È probabile che il nuovo sistema di visitare virtualmente le proprietà in vendita rimanga popolare e consolidato anche ora che il lockdown e i vari blocchi degli spostamenti tra città e regioni sono terminati.

Questo perché questo nuovo metodo ha insegnato e aiutato a risparmiare tempo ed energia ai venditori e ai potenziali acquirenti, offrendo agli agenti l’opportunità di eliminare i perditempo.

La pandemia causata dal coronavirus ha consentito a molti agenti immobiliari e soprattutto ai consumatori di rendersi conto, per la prima volta, del grandissimo potenziale che la visualizzazione delle proprietà da remoto può offrire.

Le visite virtuali si sono rivelate utilissime in particolare per coloro che vivono lontano dalla proprietà oppure tutti quelli che vogliono farsi un’idea di prima di decidere se vale la pena visitare l’immobile di persona.

Allo stesso tempo le visite virtuali aiutano gli agenti immobiliari a identificare gli acquirenti più seri e potenzialmente contribuiscono ad accelerare le transazioni.

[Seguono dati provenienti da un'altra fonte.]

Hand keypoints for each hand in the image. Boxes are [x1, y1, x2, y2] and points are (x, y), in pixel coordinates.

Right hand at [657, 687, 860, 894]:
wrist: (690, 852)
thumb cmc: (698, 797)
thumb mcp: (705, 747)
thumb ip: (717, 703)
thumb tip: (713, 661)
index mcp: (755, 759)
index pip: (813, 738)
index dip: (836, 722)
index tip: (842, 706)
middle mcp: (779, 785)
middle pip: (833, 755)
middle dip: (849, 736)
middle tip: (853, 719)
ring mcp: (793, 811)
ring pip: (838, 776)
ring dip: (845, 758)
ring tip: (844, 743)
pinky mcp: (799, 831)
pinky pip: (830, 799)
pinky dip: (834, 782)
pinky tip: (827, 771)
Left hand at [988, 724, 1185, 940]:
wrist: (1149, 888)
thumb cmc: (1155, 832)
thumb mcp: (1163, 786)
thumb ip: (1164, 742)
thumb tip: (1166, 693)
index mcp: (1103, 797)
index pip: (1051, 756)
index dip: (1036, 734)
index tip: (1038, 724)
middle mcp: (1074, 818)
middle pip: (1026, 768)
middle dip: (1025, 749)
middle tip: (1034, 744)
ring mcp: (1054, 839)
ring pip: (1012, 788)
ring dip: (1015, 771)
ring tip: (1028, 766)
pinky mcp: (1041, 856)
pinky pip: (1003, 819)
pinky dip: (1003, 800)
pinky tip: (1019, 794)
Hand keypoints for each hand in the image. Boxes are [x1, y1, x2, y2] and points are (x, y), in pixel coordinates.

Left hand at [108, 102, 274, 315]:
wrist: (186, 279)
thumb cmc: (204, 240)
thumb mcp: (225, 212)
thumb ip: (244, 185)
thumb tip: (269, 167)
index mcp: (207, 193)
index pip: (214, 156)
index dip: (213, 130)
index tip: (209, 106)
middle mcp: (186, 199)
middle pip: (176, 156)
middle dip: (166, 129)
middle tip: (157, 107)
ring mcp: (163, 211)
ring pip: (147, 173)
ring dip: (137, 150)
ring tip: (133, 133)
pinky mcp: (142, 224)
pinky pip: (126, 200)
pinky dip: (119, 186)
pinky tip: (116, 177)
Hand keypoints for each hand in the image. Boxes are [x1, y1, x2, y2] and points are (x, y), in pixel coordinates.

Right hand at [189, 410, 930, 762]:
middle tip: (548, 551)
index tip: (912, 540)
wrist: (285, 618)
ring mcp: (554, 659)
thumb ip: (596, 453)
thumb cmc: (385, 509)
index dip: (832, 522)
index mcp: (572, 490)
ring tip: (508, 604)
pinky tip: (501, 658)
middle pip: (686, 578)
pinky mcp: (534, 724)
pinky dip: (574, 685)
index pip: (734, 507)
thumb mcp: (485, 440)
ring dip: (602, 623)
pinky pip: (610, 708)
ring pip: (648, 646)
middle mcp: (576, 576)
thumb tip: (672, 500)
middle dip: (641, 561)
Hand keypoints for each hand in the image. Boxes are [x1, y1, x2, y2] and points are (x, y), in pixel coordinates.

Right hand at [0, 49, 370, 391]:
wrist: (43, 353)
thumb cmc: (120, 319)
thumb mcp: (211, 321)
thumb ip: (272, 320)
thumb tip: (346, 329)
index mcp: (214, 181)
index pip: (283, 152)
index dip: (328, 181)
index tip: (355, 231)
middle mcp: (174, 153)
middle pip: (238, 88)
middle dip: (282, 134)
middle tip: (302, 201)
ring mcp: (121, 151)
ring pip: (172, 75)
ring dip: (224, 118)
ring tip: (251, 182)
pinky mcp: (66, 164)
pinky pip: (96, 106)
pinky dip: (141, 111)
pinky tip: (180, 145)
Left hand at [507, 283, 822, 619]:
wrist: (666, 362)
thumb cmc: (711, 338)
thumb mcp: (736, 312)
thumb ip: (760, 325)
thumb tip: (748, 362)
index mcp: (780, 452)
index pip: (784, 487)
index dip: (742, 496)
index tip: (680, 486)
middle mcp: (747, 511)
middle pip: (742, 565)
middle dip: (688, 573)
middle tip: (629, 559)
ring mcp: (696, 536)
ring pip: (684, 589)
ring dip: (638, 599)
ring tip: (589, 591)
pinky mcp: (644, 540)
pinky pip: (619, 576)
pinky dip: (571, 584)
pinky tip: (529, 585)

Anche dopo che il Covid-19 sarà passato, sono fermamente convinta che le visite virtuali diventeranno un servizio offerto di routine.

Inoltre i vari software di creazione di virtual tour si stanno affinando sempre di più proprio per venire incontro alle esigenze che si sono manifestate durante la pandemia.

È ora possibile infatti creare dei tour con la “live view”, dove agente e cliente sono entrambi in diretta mentre navigano virtualmente all’interno di una casa.

Sono molteplici quindi le possibilità di creazione di un virtual tour immobiliare ed importante tenere a mente che tutti i nostri tour sono customizzabili in base alle esigenze dei nostri clienti.